Berlin: Wenn aus Trauer Wut wird
Nach dem Tod eines Häftlings gärt es in der JVA Tegel. Gefangene fordern eine Kommission, die die Vorwürfe prüfen soll
Trauern durften die Gefangenen zunächst nicht um Eberhard Reichert. Eine Justizangestellte blies gestern Vormittag die Kerzen aus, die zum Gedenken vor Reicherts Zellentür aufgestellt worden waren. Wie berichtet, war der schwerkranke 56-Jährige am Sonntag beim Gottesdienst in der Gefängniskirche nach einem Anfall gestorben.
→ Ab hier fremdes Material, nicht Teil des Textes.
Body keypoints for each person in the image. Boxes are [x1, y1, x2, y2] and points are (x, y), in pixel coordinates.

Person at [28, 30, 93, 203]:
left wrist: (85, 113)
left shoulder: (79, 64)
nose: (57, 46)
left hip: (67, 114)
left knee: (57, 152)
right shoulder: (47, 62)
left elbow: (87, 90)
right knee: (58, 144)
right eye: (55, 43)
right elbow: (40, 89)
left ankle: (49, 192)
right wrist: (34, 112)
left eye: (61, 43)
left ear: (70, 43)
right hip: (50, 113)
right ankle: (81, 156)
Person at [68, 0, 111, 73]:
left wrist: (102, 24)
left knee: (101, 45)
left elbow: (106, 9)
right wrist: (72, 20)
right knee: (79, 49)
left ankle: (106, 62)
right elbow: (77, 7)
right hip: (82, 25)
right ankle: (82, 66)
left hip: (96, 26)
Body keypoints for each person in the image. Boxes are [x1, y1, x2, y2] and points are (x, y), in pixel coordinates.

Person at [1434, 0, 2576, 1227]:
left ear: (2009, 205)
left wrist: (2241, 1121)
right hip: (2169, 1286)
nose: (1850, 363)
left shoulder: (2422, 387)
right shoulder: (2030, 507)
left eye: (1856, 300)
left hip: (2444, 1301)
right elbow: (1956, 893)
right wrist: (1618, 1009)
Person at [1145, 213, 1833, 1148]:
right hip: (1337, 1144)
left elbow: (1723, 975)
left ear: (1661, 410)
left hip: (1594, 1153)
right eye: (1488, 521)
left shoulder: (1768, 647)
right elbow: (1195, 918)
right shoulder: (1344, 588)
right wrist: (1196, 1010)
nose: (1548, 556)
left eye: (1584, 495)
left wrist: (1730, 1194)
Erst auf Anfrage des Tagesspiegels entschied Anstaltsleiter Klaus Lange-Lehngut am späten Nachmittag, dass die Kerzen wieder entzündet werden dürfen.
Häftlinge kritisierten das Kerzenverbot durch die Vollzugsdienstleiterin K. in Haus 5 als „neue Schikane gegen Herrn Reichert“. Er hatte im vergangenen Jahr gegen K. eine Strafanzeige wegen Körperverletzung gestellt. Eine Schulfreundin, die den 56-Jährigen regelmäßig besucht hat, sagte, dass er „nie die Hilfe bekommen hat, die er gebraucht hätte“. Reichert litt an einem schmerzhaften Zungentumor. Häufig habe er sich aus Verzweiflung das Gesicht oder die Arme aufgekratzt, um die Schmerzen im Mund zu vergessen. „Es war allen klar, dass er eine lebensbedrohliche Krankheit hat“, sagte die langjährige Freundin. Wegen der schweren Krankheit hatte Reicherts Anwalt ein Gnadengesuch gestellt – dieses war noch nicht beantwortet worden.
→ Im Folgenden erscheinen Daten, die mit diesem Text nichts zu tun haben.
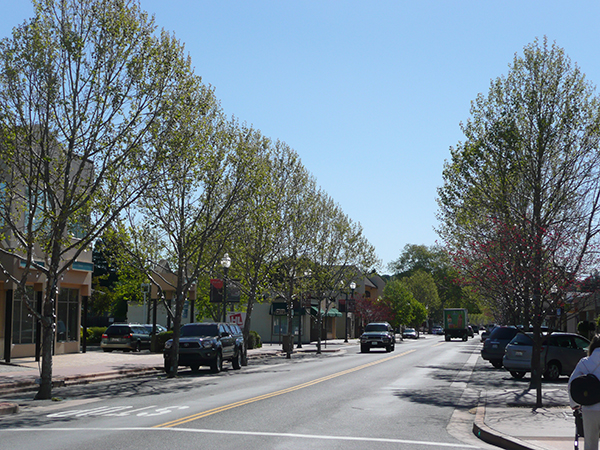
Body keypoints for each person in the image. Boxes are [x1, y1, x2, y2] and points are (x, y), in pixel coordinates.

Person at [569, 334, 600, 450]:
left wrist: (574, 405)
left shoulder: (584, 362)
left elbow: (572, 384)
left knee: (590, 444)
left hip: (589, 409)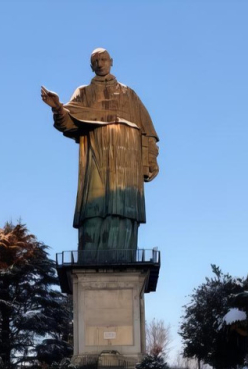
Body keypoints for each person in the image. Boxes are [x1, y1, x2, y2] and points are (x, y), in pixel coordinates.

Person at [41, 48, 160, 261]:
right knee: (93, 209)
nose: (100, 63)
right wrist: (57, 107)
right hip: (95, 157)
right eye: (95, 61)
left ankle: (123, 258)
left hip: (127, 162)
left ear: (111, 61)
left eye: (103, 59)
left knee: (124, 209)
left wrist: (150, 159)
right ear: (91, 66)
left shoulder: (129, 94)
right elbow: (67, 123)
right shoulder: (84, 93)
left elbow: (148, 131)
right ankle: (91, 257)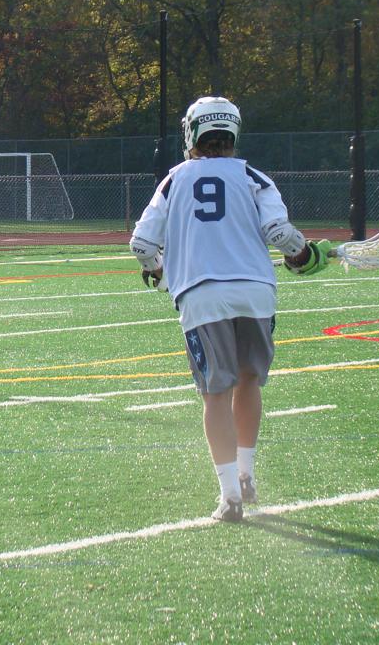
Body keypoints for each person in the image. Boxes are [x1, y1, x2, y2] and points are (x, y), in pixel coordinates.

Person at [130, 96, 331, 523]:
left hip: (202, 294)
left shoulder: (174, 179)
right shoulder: (253, 176)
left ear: (192, 133)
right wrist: (302, 254)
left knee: (215, 392)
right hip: (256, 291)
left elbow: (142, 244)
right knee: (248, 381)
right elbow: (279, 232)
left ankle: (229, 497)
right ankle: (246, 475)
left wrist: (159, 271)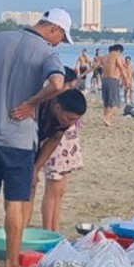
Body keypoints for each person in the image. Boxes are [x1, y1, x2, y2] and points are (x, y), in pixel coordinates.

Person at [0, 9, 70, 267]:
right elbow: (58, 83)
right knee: (15, 202)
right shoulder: (47, 53)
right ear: (55, 30)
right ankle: (12, 266)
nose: (59, 43)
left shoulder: (0, 39)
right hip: (18, 139)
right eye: (61, 37)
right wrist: (31, 103)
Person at [35, 89, 89, 233]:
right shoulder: (47, 109)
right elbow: (52, 140)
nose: (71, 123)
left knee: (60, 191)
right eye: (70, 119)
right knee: (52, 190)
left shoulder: (65, 121)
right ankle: (47, 230)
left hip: (66, 151)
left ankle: (55, 229)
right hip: (55, 153)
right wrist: (36, 168)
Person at [97, 44, 130, 126]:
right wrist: (126, 80)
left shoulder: (104, 57)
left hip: (104, 80)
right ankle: (106, 117)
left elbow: (94, 66)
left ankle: (108, 121)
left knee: (107, 103)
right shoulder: (117, 56)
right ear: (119, 51)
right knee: (116, 103)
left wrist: (83, 74)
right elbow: (121, 68)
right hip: (113, 80)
Die Grünen im Abgeordnetenhaus kritisierten gestern erneut, dass Schwerkranke in Haft bleiben müssen. So sei selbst ein schwer kranker Rollstuhlfahrer in Tegel inhaftiert, sagte der Abgeordnete Benedikt Lux. Der wegen Scheckbetruges verurteilte Eberhard Reichert war seit Dezember 2004 in Tegel, mit einer Obduktion wollen die Behörden die Todesursache klären. Justizverwaltung und Anstaltsleitung wollten gestern zu diesem Fall keine Stellung nehmen. Zeugen des letztlich tödlichen Anfalls in der Gefängniskirche bestätigten gestern, dass die Hilfe „professionell und recht zügig“ erfolgt sei. In der Vergangenheit dagegen sei die Anstalt häufig sehr schäbig mit Reichert umgegangen. Dieser war, wie er im Oktober in einem Brief geschrieben hatte, in Tegel bereits 16-mal ohnmächtig geworden, mehrfach war er mit einem Rettungswagen in ein externes Krankenhaus gebracht worden. Gefangene forderten gestern, dass eine unabhängige Kommission die vielfältigen Vorwürfe untersuchen solle. Die Justizsenatorin hat wegen des Medikamentenskandals in Moabit eine solche Kommission eingesetzt.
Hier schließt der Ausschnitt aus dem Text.